We’ve seen massive layoffs in the technology and financial sector in 2022. For those who are on H-1B visas, they have a small window to leave the United States, change to another non-immigrant status, or to transfer their H-1B to a new employer.
What is an H-1B Transfer?
The term “H-1B transfer” is a bit of a misnomer. Any time an H-1B visa holder changes jobs, the new employer files a new petition with USCIS to bring that employee over. So, the transfer is really the changing of companies. However, procedurally the new company is filing a brand new H-1B petition. The only difference between a new petition and a transfer is that the employee already has an H-1B and therefore the employer does not have to enter him or her in the annual H-1B visa lottery.
How do I transfer my H-1B if I have a job offer with another company?
Typically, USCIS requires some to demonstrate that they have been maintaining lawful status in order to change or to extend your non-immigrant status. For those in H-1B status, this means proving that you are currently employed by the H-1B sponsor/petitioner before extending your status or moving to a new employer.
A typical scenario involves an H-1B visa holder who is offered a job with another company and wants to ‘transfer’ her visa over. The new company will file an H-1B petition with USCIS seeking ‘transfer’ the candidate over. The candidate will typically remain with the current employer until the petition is approved, at which time she starts working for the new employer. Technically, the candidate can begin working with the new employer once USCIS receives the transfer petition. However, most people choose to stay with the current employer until an approval in an abundance of caution.
Can I transfer my H-1B if I have already been laid off?
If a candidate is in H-1B status and her current employer terminates or lays her off, she are considered out of status. As stated earlier, USCIS typically requires her to prove that she has maintained lawful status when extending or transferring your H-1B. Fortunately, USCIS provides a 60-day grace period after the last day of employment during which a new employer can file a petition to transfer an H-1B over. So long as the petition is received by USCIS within the 60-day grace period, the candidate can remain in the U.S. and even start working for the new company.
What happens if I can’t find a new employer within 60 days?

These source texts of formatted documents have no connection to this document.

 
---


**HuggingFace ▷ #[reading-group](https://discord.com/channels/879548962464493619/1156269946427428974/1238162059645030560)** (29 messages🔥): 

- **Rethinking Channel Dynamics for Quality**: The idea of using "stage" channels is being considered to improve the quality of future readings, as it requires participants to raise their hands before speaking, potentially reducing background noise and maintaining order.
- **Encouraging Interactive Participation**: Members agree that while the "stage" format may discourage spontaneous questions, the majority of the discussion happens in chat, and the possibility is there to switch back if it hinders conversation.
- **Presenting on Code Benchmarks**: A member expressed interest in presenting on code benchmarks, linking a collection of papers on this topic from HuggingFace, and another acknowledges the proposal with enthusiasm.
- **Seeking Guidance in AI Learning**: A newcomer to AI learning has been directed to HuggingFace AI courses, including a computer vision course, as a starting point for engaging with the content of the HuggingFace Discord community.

If you are not able to find a new employer to transfer your visa within 60 days, you should immediately leave the U.S. before accruing too much unlawful status. Even if you find a new job, that employer has to file the petition within 60 days of the last date of your employment. If more than 60 days has elapsed and you are offered a job, the new employer can still file an H-1B petition with USCIS on your behalf. The only difference is that you still have to depart the U.S. and wait abroad for an approval.
If the petition is approved, you may re-enter the U.S. in H-1B status depending on whether you: 1) have an existing H-1B visa with the previous company; 2) are from a country that does not require an H-1B visa to enter; or 3) don’t have an H-1B visa.

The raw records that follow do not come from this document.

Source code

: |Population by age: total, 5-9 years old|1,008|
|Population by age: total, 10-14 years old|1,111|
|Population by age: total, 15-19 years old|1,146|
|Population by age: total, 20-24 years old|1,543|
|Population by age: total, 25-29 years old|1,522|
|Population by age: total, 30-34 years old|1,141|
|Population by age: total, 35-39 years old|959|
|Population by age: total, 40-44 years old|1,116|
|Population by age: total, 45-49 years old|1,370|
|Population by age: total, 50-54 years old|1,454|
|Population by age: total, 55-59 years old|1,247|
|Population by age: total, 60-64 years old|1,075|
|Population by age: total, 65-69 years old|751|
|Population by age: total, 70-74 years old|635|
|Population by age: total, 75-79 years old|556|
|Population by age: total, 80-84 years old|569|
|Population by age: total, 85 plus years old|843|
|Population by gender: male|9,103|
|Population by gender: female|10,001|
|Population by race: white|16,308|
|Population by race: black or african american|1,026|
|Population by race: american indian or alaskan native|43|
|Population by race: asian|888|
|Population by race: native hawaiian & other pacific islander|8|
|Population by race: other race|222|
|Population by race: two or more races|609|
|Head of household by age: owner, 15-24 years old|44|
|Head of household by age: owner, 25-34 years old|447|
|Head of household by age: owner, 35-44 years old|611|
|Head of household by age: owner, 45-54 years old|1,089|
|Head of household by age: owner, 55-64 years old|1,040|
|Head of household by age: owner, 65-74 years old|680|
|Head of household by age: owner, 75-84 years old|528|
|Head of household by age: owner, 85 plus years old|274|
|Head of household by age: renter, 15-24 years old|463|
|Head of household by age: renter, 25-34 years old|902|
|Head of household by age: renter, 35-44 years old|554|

If you already have an H-1B visa with the company that just let you go, you can re-enter the U.S. on that visa with the I-797 approval notice from the new company. If you are from a country such as Canada, you can simply re-enter the U.S. in H-1B status with the I-797 approval notice. If you are not from Canada and you do not have an H-1B visa, you will have to make an appointment at the U.S. consulate nearest you and apply for a visa before you can re-enter the U.S.